How to find the size of the L1 cache line size with IO timing measurements?
1 2 3 | for (i = 0; i < steps; i++) { arr[(i * 4) & lengthMod]++; } |
1 2 3 4 5 6 7 8 9 10 11 | // repeatedly access/modify data, varying the STRIDE for (int s = 4; s <= MAX_STRIDE/sizeof(int); s*=2) { start = wall_clock_time(); for (unsigned int k = 0; k < REPS; k++) { data[(k * s) & lengthMod]++; } end = wall_clock_time(); timeTaken = ((float)(end - start))/1000000000; printf("%d, %1.2f ", s * sizeof(int), timeTaken); } |
The idea underlying our calibrator tool is to have a micro benchmark whose performance only depends
on the frequency of cache misses that occur.
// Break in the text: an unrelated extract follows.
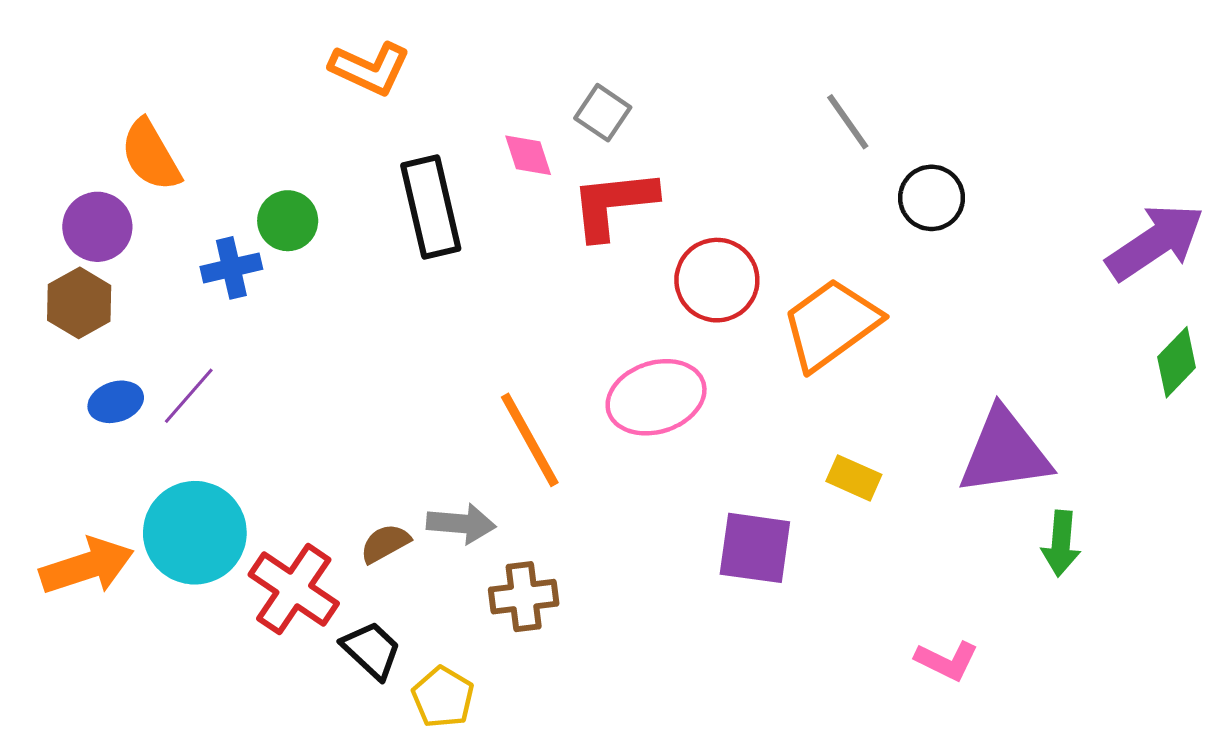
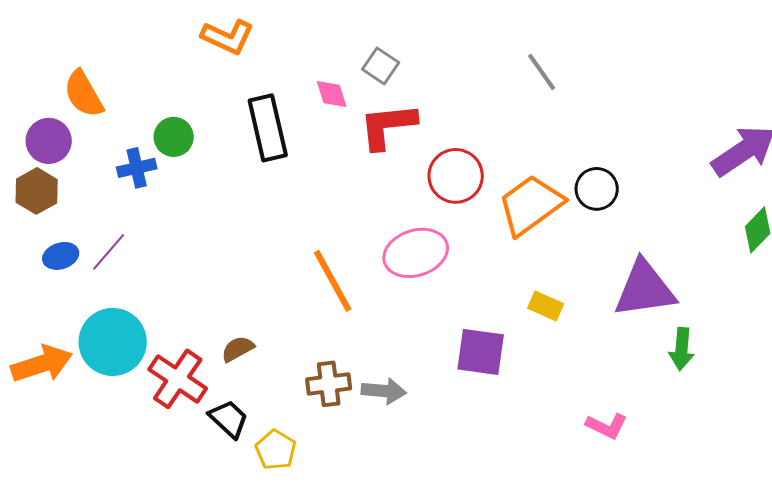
black circle: (932, 198) -> (597, 189), moved
gray arrow: (461, 524) -> (384, 391), moved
Our calibrator is a simple C program, mainly a small loop
that executes a million memory reads. By changing the stride (i.e., the offset between two subsequent
memory accesses) and the size of the memory area, we force varying cache miss rates.In principle, the occurance of cache misses is determined by the array size. Array sizes that fit into
the L1 cache do not generate any cache misses once the data is loaded into the cache. Analogously,
arrays that exceed the L1 cache size but still fit into L2, will cause L1 misses but no L2 misses. Finally,
arrays larger than L2 cause both L1 and L2 misses.The frequency of cache misses depends on the access stride and the cache line size. With strides
equal to or larger than the cache line size, a cache miss occurs with every iteration. With strides
smaller than the cache line size, a cache miss occurs only every n iterations (on average), where n is
the ratio cache
size/stride.Thus, we can calculate the latency for a cache miss by comparing the execution time without
misses to the execution time with exactly one miss per iteration. This approach only works, if
memory accesses are executed purely sequential, i.e., we have to ensure that neither two or more load
instructions nor memory access and pure CPU work can overlap. We use a simple pointer chasing
mechanism to achieve this: the memory area we access is initialized such that each load returns the
address for the subsequent load in the next iteration. Thus, super-scalar CPUs cannot benefit from
their ability to hide memory access latency by speculative execution.To measure the cache characteristics, we run our experiment several times, varying the stride and
the array size. We make sure that the stride varies at least between 4 bytes and twice the maximal
expected cache line size, and that the array size varies from half the minimal expected cache size to
at least ten times the maximal expected cache size.< /块引用>
#include"math.h" 进行注释,以便编译它,然后它找到了我笔记本电脑的缓存值。我也无法查看生成的PostScript文件。您可以在汇编程序中使用
CPUID 函数,尽管它不可移植,但它会提供您想要的东西。For Intel Microprocessors, the Cache Line Size can be calculated by multiplying bh by 8 after calling cpuid function 0x1.
For AMD Microprocessors, the data Cache Line Size is in cl and the instruction Cache Line Size is in dl after calling cpuid function 0x80000005.
缓存线大小在少数ARM Cortex家族中是可变的,在执行期间可以更改,而不需要向当前程序发出任何通知。